Once you’ve settled on a philosophy or teaching method, you’ll spend time examining resources to help your children learn. This can be as simple and inexpensive as pen, pencil, writing paper, and the library. Otherwise, a whole industry exists to support homeschool families by providing curriculum organized by grade level, with an 800 phone number parents can call if they run into trouble. Again, many families mix and match to get it just right. Just a few examples are K12.com, Bob Jones University Press (bjupresshomeschool.com), and Seton Home Study School (setonhome.org). Homeschooling is great for older children because it allows them the time to follow their passion and use the community as their classroom. For example, it’s common for older students to volunteer at the zoo or local hospital. Apprentice or work part-time. Even take technical or college level courses.
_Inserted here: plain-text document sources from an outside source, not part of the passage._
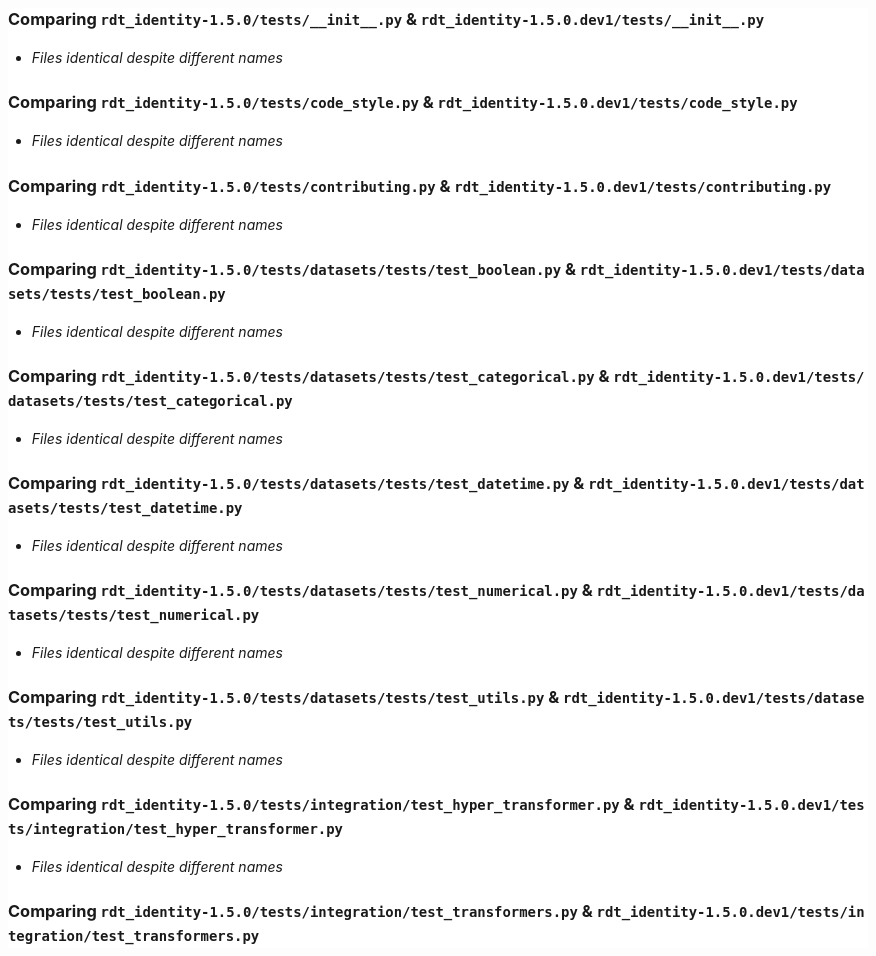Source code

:### Comparing `rdt_identity-1.5.0/tests/__init__.py` & `rdt_identity-1.5.0.dev1/tests/__init__.py`

 * *Files identical despite different names*

### Comparing `rdt_identity-1.5.0/tests/code_style.py` & `rdt_identity-1.5.0.dev1/tests/code_style.py`

 * *Files identical despite different names*

### Comparing `rdt_identity-1.5.0/tests/contributing.py` & `rdt_identity-1.5.0.dev1/tests/contributing.py`

 * *Files identical despite different names*

### Comparing `rdt_identity-1.5.0/tests/datasets/tests/test_boolean.py` & `rdt_identity-1.5.0.dev1/tests/datasets/tests/test_boolean.py`

 * *Files identical despite different names*

### Comparing `rdt_identity-1.5.0/tests/datasets/tests/test_categorical.py` & `rdt_identity-1.5.0.dev1/tests/datasets/tests/test_categorical.py`

 * *Files identical despite different names*

### Comparing `rdt_identity-1.5.0/tests/datasets/tests/test_datetime.py` & `rdt_identity-1.5.0.dev1/tests/datasets/tests/test_datetime.py`

 * *Files identical despite different names*

### Comparing `rdt_identity-1.5.0/tests/datasets/tests/test_numerical.py` & `rdt_identity-1.5.0.dev1/tests/datasets/tests/test_numerical.py`

 * *Files identical despite different names*

### Comparing `rdt_identity-1.5.0/tests/datasets/tests/test_utils.py` & `rdt_identity-1.5.0.dev1/tests/datasets/tests/test_utils.py`

 * *Files identical despite different names*

### Comparing `rdt_identity-1.5.0/tests/integration/test_hyper_transformer.py` & `rdt_identity-1.5.0.dev1/tests/integration/test_hyper_transformer.py`

 * *Files identical despite different names*

### Comparing `rdt_identity-1.5.0/tests/integration/test_transformers.py` & `rdt_identity-1.5.0.dev1/tests/integration/test_transformers.py`
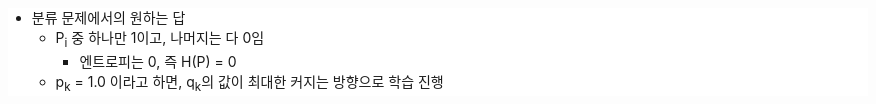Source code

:   - 분류 문제에서의 원하는 답
    - P<sub>i</sub> 중 하나만 1이고, 나머지는 다 0임
      - 엔트로피는 0, 즉 H(P) = 0
    - p<sub>k</sub> = 1.0 이라고 하면, q<sub>k</sub>의 값이 최대한 커지는 방향으로 학습 진행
All while other students are stuck in high school classrooms.

Relax, Flexibility and Customization Is the Name of the Game
Customizing your child’s learning to his strengths and interests and your values is powerful. It is something a government school can never offer, no matter how much tax dollars falls onto its lap.

The best advice for new homeschoolers is to relax. On average, homeschooled children excel academically, emotionally, and in life according to a number of studies, which you can read (https://www.nheri.org/research/research-facts-on-homeschooling.html). Homeschooling is flexible enough for you to try different resources, methods, curriculum, and schedules until you find what works best for you and your family, and offer the best experience to help prepare your child for the future.